__The task__
Scan the records for the word "Германии". Copy each line that includes it.

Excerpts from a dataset
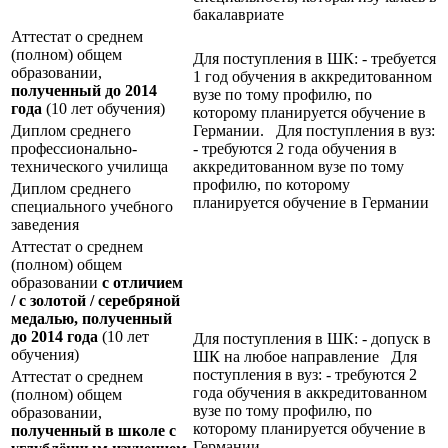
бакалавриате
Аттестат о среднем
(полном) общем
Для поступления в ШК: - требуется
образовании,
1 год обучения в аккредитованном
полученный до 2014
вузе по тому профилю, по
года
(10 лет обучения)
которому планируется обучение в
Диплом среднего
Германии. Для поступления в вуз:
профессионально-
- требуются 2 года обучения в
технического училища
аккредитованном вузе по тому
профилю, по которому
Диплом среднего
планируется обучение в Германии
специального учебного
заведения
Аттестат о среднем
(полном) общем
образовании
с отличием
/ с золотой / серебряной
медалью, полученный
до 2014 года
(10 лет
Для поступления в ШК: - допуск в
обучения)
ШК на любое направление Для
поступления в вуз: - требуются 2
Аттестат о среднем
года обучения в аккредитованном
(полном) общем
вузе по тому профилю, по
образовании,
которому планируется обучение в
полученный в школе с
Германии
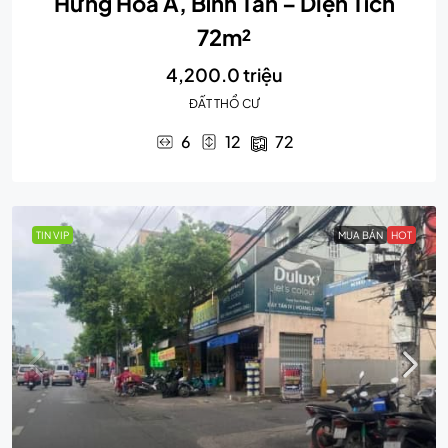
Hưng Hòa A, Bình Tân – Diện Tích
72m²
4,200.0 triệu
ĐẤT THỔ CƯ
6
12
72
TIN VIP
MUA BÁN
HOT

--

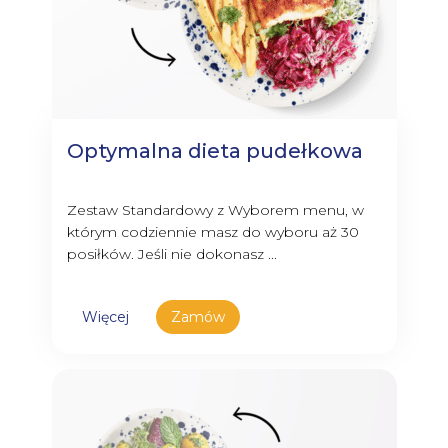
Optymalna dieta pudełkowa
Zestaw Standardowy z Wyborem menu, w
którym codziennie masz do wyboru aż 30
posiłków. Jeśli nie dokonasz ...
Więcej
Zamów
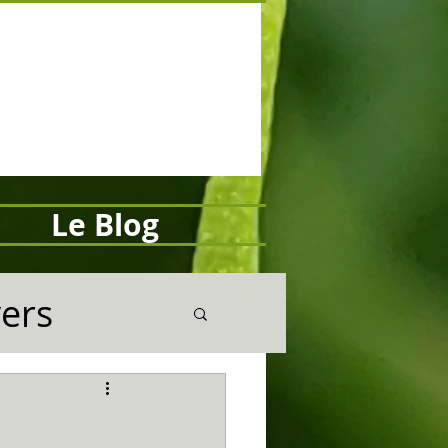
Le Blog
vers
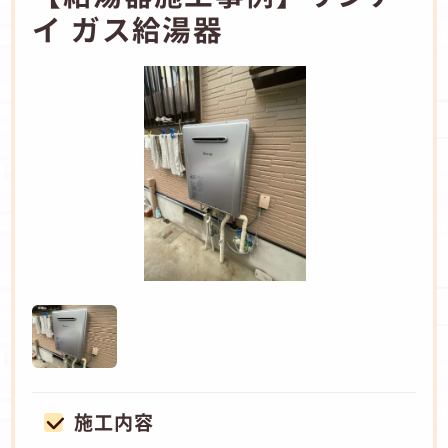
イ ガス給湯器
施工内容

__The answer__
Германии. Для поступления в вуз:
планируется обучение в Германии
Германии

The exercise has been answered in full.